リタリンのこと、歪んで伝わりました。

わたくし白井洋一朗が都内の心療内科クリニックで働いていた時、NNNドキュメントの取材で、このようにコメントしました。



リタリンは、非常に強い薬です。そして、リバウンドが恐ろしいのです。以前私がリタリンを処方した患者さんで、こんな方がありました。

50代半ば、子宮癌ターミナルの女性。非常に痛みが強く、大量のモルヒネを使っていましたので、強い眠気と倦怠感が出ていました。そんな状態だったのですが、「次の日曜日、どうしても外出したい」とおっしゃいました。そこで、他に方法が無く、リタリンを1錠(10mg)だけ、日曜の外出用に処方しました。

さて、当日の日曜日。朝食後にリタリンを内服した患者さんは、モリモリ元気が出たようで、その日に済ませなければならない用事を無事に終わらせました。ただ、そのあとのリバウンドが酷かったのです。週明け、月曜日から水曜日、木曜日くらいまでだったでしょうか、まるでグッタリしてしまって、それはそれはきつそうでした。

1錠(10mg)でこうなのですから、本当に強い薬なのです。ですから、充分に適応を見極めなければならないと思います。リタリンは精神賦活剤という薬ですが、もしこれを過量に使用すれば、覚醒剤と同じ振る舞いをしてしまいます。
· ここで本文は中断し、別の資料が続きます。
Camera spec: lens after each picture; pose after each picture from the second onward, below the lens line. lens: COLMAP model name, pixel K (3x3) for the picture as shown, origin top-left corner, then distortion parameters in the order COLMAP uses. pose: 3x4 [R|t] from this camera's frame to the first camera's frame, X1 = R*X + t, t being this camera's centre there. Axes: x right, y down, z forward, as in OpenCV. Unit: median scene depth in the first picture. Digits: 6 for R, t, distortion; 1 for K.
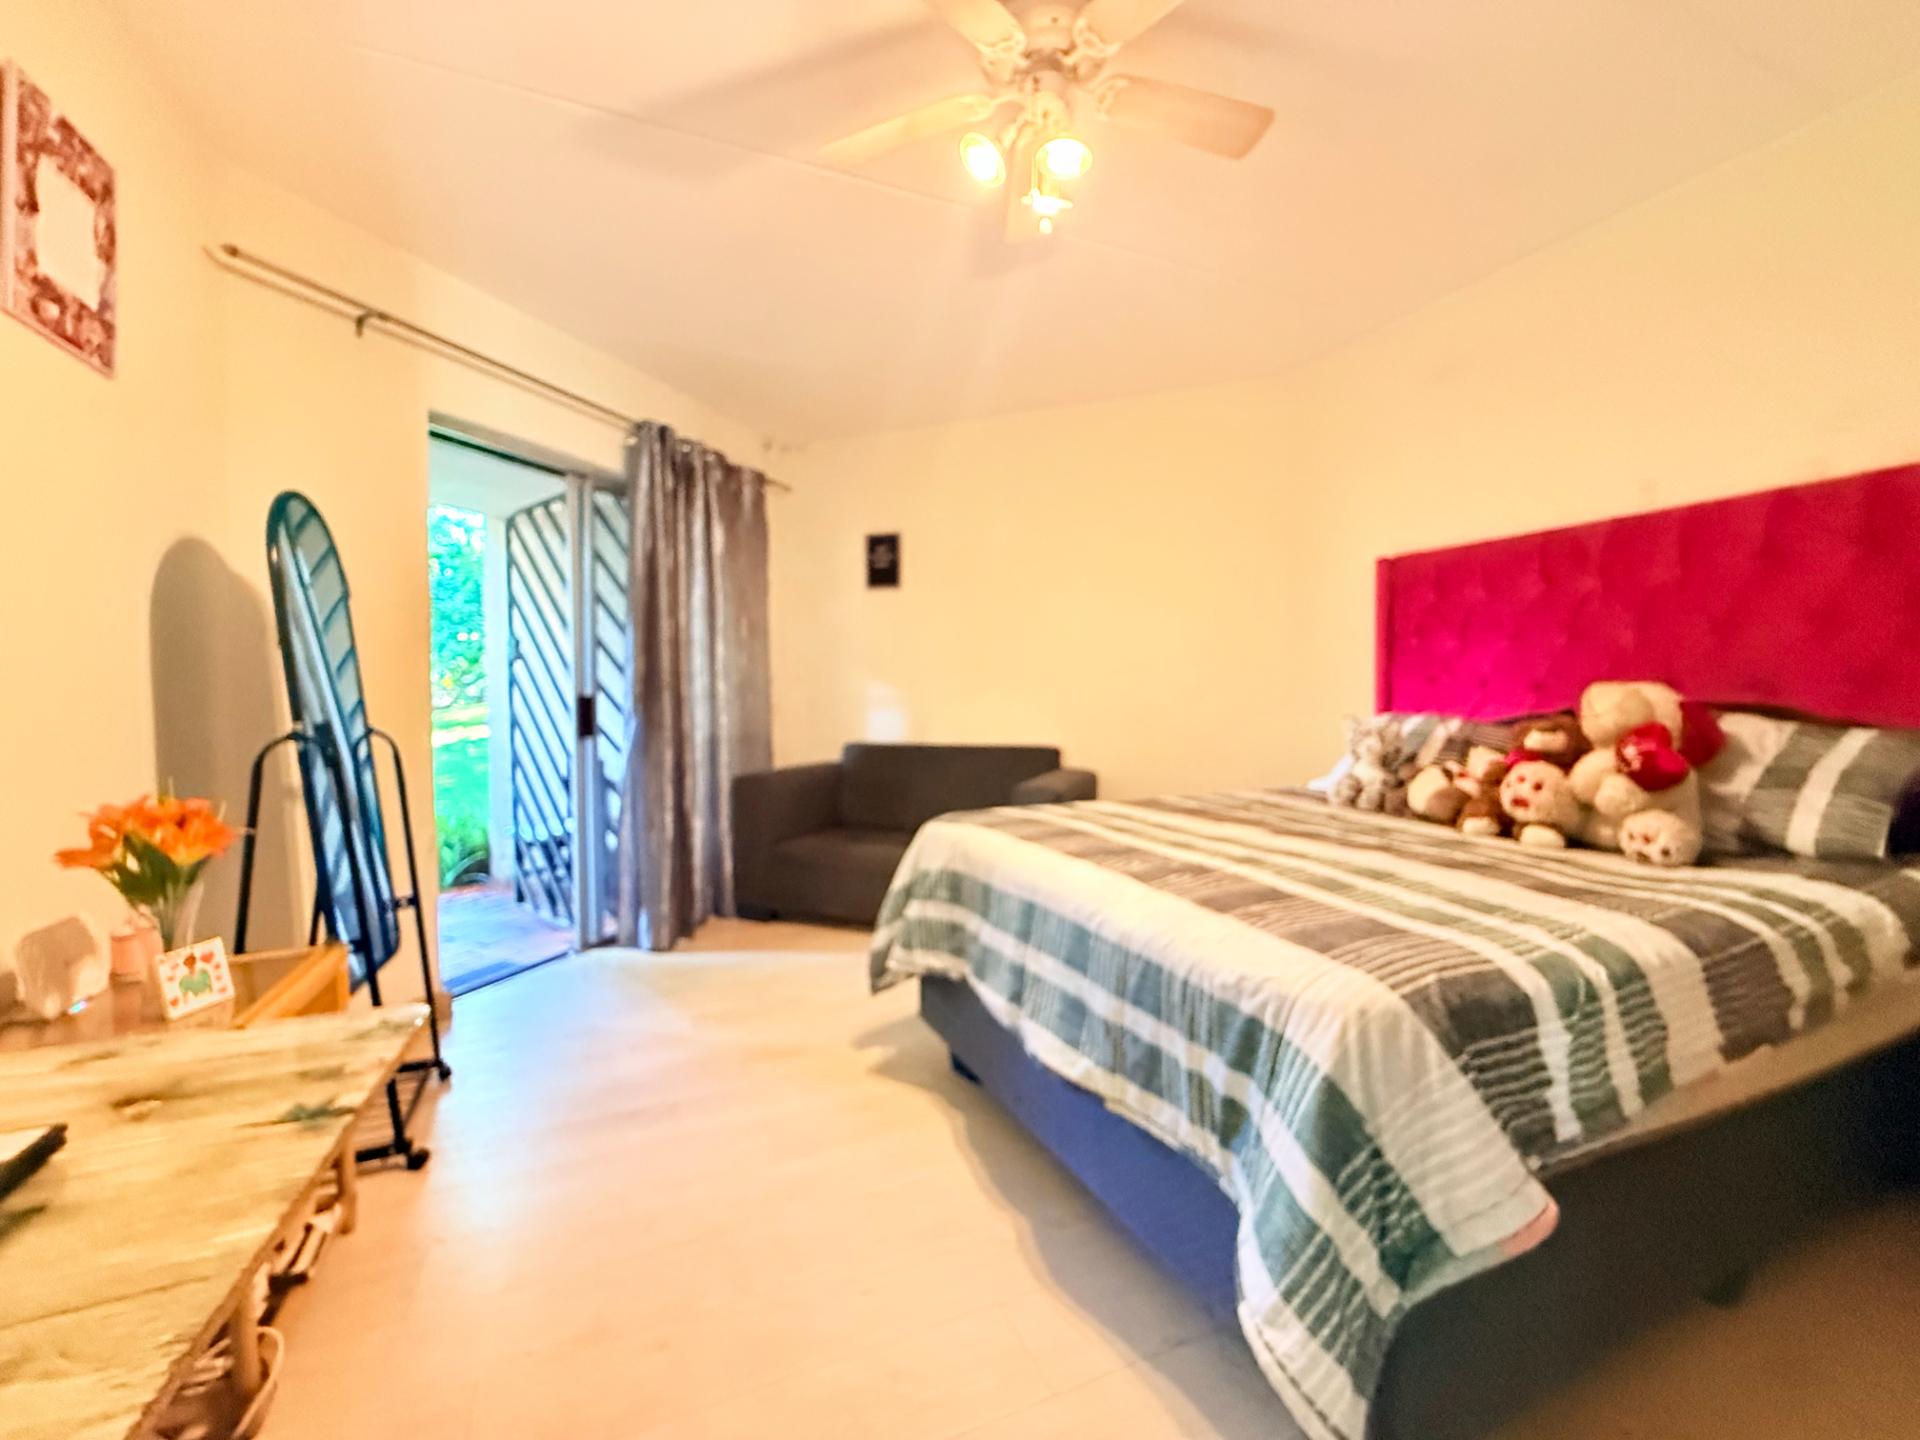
lens RADIAL K [[773.1, 0, 951.2], [0, 773.1, 719.0], [0, 0, 1]] dist [0.001521, -0.000308]
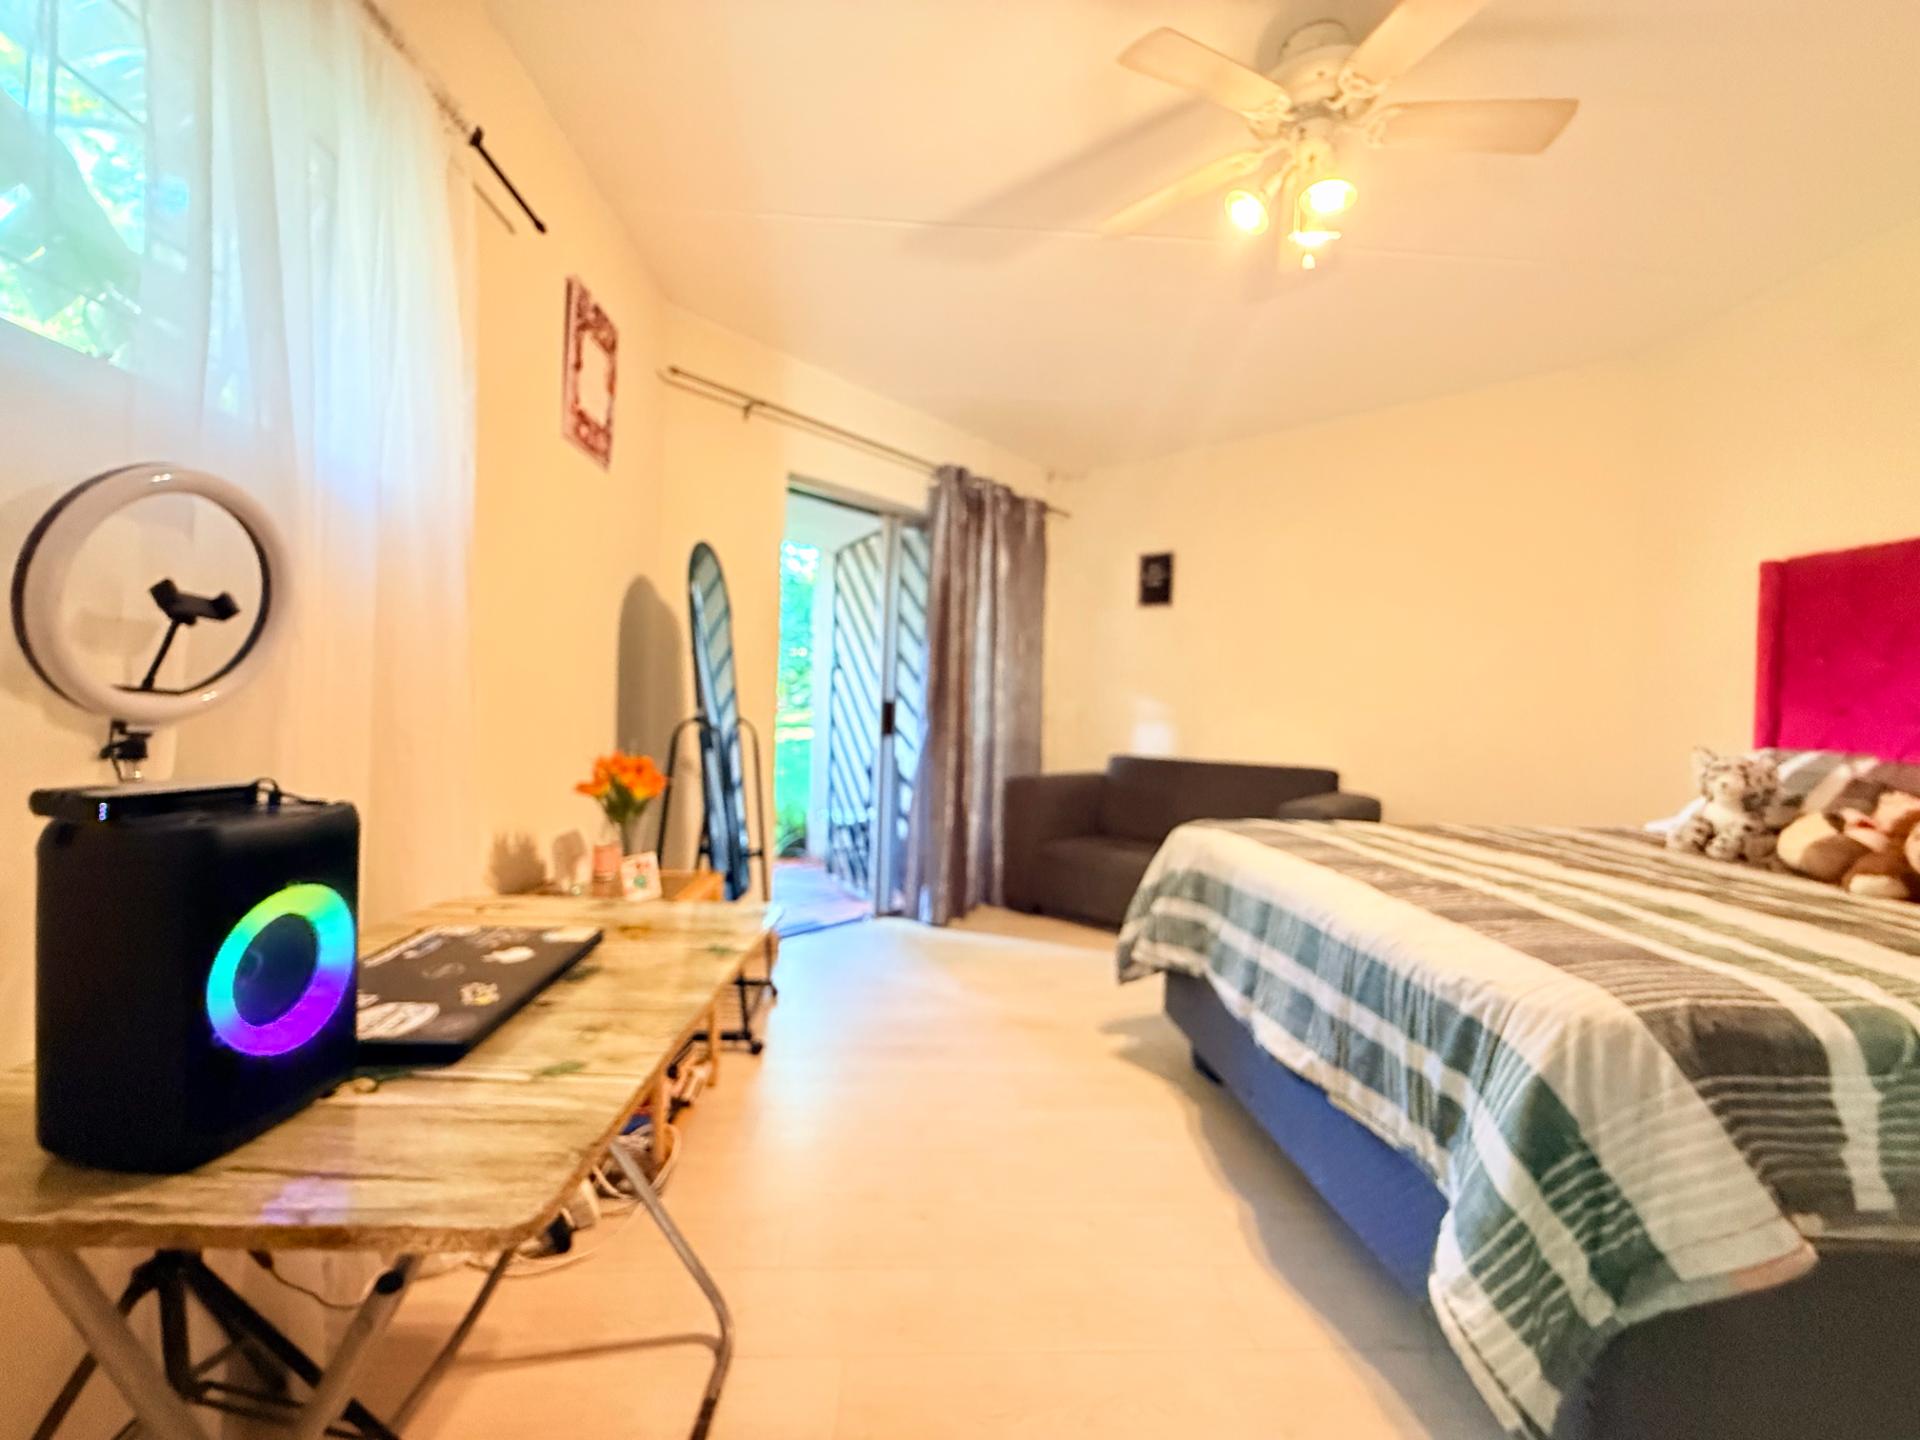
lens RADIAL K [[773.1, 0, 953.2], [0, 773.1, 719.4], [0, 0, 1]] dist [0.001521, -0.000308]
pose [[0.937438, 0.037530, -0.346124, 0.050360], [-0.045730, 0.998833, -0.015550, 0.021904], [0.345136, 0.030406, 0.938060, -0.123185]]
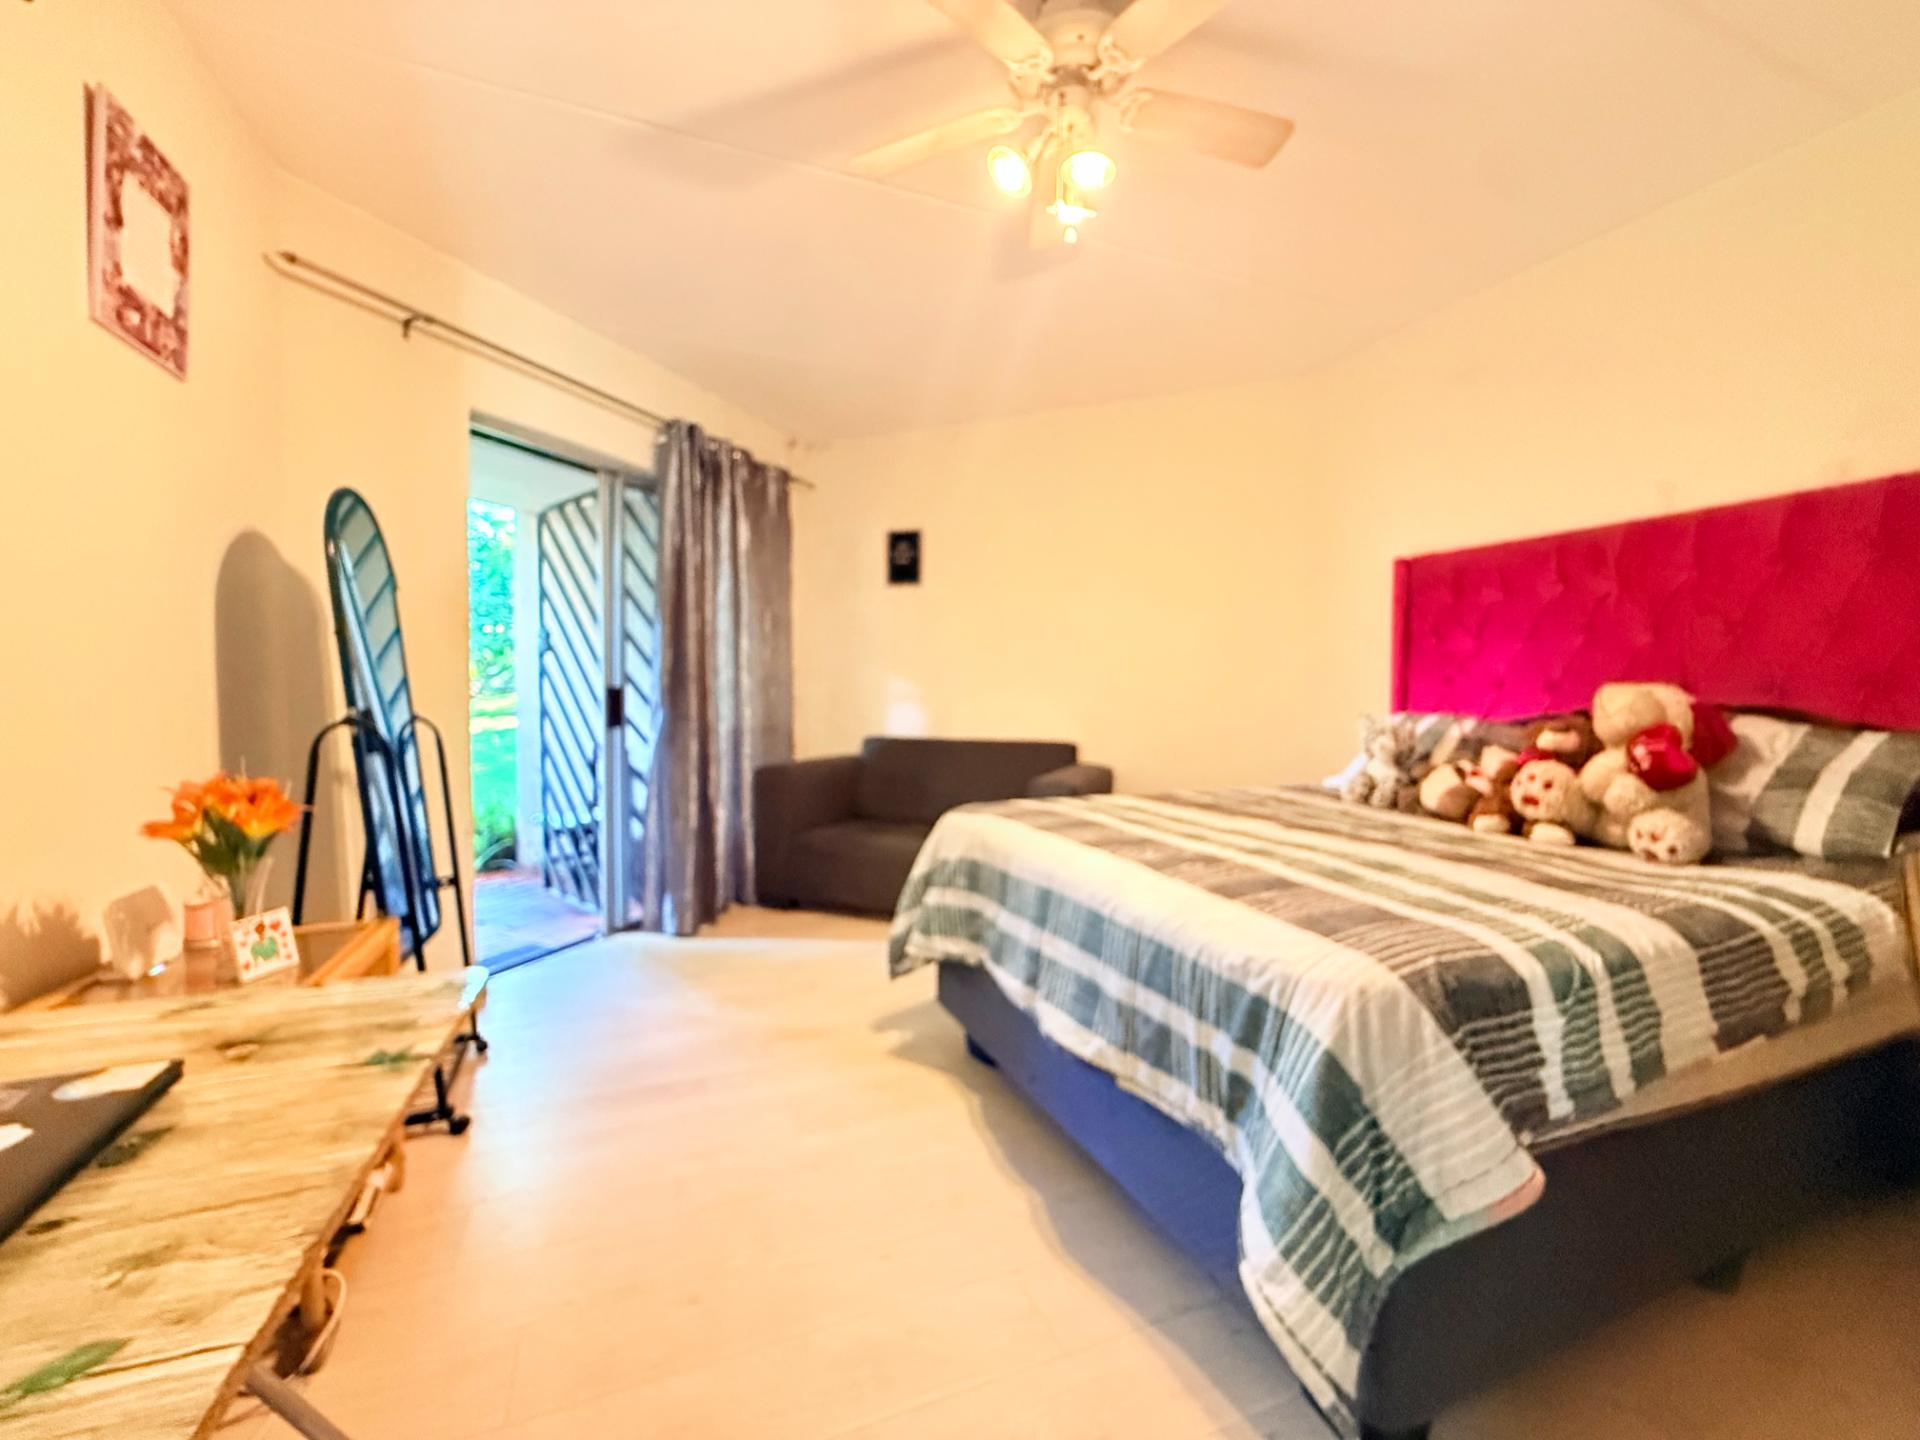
lens RADIAL K [[773.1, 0, 950.9], [0, 773.1, 718.7], [0, 0, 1]] dist [0.001521, -0.000308]
pose [[0.999709, 0.011581, -0.021143, -0.006040], [-0.011500, 0.999926, 0.003973, 0.005078], [0.021187, -0.003728, 0.999769, -0.034394]]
5~10倍という過量を、長期に使い続けるならば、まるでそれは覚醒剤です。



ところが実際の番組では、「リタリンは…覚醒剤です」となってしまいました。

リタリンを否定しているわけではありません。リタリンを必要としている患者さんがいることも知っています。ただ、非常に強い薬なので、医師も患者さんもこの薬について良く理解し、適応を厳しく見極めて、適量を使用すべきだと思うのです。

# by pcare | 2012-01-01 01:02 | 医の道

乾癬の本は、監修しただけです。

白井洋一朗で検索すると、乾癬の本で多数ヒットします。が、私は監修しただけで、書いたわけではないのです。

この本の著者は医師ではなく、温泉療法で乾癬に取り組んでいる方です。その頃勤めていたクリニックのオーナー(この方も医師ではない)が著者の知人で、このオーナーから「医師として監修」するよう指示されました。

乾癬の専門家でない私が、このような仕事を引き受けたこと、まったく安直だったと反省しております。大変申し訳ありません。乾癬に罹患してらっしゃる方々の、その苦しみをお察しします。

ただあの頃、その指示に抗うことは、なかなかできないことだったのです。